National standards for Aids charity volunteers

The Terrence Higgins Trust is launching a national strategy to implement volunteering standards across the organisation.

National Volunteer manager Paula King said: "We'll be introducing national standards for volunteering across the organisation, which will mean standard application procedures and volunteers receiving equal access to work opportunities, to management supervision and training," said King.

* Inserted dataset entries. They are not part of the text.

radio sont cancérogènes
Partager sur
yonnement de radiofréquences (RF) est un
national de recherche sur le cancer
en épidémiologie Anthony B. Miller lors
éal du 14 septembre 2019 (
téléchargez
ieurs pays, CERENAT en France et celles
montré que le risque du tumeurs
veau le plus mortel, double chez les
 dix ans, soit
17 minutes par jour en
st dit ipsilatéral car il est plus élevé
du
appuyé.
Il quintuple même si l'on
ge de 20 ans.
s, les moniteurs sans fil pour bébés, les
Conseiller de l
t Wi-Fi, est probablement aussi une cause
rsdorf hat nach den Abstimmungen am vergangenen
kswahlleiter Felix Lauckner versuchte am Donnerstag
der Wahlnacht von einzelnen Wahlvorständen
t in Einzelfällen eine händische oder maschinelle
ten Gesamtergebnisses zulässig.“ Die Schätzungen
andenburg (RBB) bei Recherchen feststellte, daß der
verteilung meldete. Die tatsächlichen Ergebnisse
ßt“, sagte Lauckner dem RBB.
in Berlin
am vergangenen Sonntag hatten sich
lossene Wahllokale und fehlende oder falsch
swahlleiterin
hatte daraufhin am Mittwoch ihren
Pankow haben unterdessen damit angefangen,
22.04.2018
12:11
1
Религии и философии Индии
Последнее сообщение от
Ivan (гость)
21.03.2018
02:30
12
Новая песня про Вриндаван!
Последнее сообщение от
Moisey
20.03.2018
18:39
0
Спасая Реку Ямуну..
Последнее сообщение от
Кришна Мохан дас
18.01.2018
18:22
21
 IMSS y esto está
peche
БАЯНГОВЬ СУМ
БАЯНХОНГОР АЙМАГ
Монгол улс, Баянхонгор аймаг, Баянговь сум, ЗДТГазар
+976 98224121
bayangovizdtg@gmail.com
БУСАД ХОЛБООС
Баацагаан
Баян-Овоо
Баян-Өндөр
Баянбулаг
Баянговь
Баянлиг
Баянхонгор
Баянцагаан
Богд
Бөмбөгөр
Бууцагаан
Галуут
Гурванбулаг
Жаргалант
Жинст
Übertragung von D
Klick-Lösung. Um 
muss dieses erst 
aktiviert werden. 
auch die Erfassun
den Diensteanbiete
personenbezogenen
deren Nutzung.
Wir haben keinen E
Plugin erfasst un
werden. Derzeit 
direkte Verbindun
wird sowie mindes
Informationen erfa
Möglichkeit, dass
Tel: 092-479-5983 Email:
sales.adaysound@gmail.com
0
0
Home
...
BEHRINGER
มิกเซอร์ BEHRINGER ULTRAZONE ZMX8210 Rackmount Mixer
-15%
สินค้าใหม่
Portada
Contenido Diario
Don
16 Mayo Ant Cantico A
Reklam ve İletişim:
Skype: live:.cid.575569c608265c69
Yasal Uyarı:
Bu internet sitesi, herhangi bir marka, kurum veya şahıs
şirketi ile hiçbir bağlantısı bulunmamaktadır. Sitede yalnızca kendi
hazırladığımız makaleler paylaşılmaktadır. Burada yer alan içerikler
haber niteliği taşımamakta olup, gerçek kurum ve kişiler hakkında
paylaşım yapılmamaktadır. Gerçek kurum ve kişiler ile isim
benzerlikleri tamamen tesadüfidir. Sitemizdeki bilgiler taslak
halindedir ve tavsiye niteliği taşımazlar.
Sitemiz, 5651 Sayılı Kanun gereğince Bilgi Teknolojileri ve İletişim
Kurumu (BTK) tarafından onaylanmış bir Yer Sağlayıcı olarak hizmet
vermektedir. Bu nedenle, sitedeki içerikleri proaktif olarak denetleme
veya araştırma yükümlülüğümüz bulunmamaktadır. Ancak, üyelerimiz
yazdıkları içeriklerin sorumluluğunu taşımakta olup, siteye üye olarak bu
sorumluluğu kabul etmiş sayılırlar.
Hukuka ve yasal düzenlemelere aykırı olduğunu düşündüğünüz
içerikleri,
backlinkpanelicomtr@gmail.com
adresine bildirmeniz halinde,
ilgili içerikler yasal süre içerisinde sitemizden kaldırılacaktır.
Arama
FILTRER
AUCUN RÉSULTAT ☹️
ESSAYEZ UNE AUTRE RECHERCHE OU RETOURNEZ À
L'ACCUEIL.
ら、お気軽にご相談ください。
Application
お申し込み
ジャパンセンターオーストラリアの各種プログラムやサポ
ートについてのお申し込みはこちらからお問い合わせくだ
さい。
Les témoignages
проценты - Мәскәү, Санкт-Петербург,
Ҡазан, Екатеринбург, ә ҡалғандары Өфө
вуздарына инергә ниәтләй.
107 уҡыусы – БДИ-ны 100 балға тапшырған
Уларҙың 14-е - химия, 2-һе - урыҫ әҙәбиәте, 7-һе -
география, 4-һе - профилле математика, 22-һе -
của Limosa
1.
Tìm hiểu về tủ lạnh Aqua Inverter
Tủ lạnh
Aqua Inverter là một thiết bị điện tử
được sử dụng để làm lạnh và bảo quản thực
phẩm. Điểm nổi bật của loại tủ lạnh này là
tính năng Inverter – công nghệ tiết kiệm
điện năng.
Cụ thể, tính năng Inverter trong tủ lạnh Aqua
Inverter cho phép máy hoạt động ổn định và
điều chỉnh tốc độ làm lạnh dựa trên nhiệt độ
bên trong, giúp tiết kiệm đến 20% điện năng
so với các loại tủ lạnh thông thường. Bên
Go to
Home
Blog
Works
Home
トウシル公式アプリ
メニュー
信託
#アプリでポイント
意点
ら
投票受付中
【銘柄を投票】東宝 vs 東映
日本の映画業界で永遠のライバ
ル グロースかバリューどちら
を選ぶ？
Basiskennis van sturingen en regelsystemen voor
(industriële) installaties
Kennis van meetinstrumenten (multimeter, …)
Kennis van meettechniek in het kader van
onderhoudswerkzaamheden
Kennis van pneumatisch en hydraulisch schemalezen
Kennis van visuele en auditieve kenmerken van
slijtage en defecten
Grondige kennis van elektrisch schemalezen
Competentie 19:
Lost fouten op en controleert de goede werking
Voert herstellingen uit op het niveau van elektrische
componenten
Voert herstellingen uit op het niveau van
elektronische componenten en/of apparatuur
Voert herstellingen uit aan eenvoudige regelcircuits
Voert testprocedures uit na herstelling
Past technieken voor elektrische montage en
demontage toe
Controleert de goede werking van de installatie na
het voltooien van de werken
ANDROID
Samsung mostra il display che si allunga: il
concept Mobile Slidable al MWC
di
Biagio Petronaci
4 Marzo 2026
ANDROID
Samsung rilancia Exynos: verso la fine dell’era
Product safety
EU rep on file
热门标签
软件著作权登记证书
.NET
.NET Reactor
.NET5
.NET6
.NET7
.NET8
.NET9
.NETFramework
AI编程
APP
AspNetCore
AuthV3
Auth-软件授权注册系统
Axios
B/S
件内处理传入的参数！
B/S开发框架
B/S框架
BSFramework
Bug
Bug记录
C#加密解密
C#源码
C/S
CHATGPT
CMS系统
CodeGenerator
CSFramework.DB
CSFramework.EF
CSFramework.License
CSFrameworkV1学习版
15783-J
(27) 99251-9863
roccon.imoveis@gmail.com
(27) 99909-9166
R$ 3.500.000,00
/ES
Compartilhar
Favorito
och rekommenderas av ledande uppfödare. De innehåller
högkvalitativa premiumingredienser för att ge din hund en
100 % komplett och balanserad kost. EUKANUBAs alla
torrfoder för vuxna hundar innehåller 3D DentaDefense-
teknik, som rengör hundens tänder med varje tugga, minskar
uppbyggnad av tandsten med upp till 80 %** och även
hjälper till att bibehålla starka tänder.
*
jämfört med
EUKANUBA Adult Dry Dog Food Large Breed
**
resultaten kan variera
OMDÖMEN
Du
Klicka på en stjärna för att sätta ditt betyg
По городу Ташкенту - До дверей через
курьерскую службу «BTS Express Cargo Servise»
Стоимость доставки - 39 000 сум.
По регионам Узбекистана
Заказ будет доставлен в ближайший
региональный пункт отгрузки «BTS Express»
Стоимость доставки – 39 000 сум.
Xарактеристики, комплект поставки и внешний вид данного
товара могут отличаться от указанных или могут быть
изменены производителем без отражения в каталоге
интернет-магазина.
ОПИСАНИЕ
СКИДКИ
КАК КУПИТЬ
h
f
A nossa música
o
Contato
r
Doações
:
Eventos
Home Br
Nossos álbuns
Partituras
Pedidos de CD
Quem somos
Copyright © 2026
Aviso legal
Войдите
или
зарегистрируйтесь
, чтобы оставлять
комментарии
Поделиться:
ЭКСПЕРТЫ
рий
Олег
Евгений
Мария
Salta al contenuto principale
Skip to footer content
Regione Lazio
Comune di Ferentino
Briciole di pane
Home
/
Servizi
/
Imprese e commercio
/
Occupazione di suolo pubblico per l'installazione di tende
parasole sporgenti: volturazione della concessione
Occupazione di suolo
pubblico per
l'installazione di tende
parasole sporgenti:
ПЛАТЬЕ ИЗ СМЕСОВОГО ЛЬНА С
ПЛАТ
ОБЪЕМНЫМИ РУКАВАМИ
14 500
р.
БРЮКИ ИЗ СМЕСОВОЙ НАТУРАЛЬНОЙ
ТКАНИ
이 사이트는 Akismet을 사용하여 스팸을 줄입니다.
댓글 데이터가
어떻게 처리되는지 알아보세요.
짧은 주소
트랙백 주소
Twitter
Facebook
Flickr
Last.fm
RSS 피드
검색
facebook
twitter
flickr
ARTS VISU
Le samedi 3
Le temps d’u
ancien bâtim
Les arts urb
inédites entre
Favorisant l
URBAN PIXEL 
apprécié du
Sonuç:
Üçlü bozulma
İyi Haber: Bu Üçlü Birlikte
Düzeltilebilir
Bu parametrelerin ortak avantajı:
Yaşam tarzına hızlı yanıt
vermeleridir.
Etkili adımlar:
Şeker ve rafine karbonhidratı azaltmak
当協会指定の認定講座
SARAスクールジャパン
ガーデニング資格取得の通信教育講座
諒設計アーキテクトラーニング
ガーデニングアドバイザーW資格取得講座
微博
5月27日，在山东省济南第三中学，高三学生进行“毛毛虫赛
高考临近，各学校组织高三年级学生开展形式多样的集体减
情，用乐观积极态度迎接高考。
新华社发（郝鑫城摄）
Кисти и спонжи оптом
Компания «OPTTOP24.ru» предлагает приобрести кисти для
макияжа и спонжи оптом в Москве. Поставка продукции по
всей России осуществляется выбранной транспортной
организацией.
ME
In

Terrence Higgins is also changing how it handles volunteer recruitment and training in response to the amalgamation of regional HIV charities into the trust in the past couple of years, according to King.

Ten charities have come together to become part of Terrence Higgins Trust, but this has led to disparities in how volunteer applications, management and training are handled in different parts of the country. "It's crucial that once we recruit new volunteers they are properly supported,

said King.

Another part of the programme will be improving the monitoring of the volunteer workforce. For example, the trust does not know what proportion of volunteers have HIV.

The new volunteering programme is financed by ?xA3;188,000 from the Community Fund. The charity is recruiting a national volunteer trainer to get the programme under way.

Terrence Higgins Trust, which has 510 volunteers, also wants to boost applications from its client base. The UK's African community now represents nearly a quarter of HIV cases. But King estimates that fewer than 10 per cent of the charity's volunteers are black.

An advertising campaign in the ethnic and gay press, combined with poster campaigns is designed to help double the ratio in the next two years. The organisation is also running an awareness campaign targeting the black African community through ethnic minority partner agencies targeting minicab offices, church halls and the black press.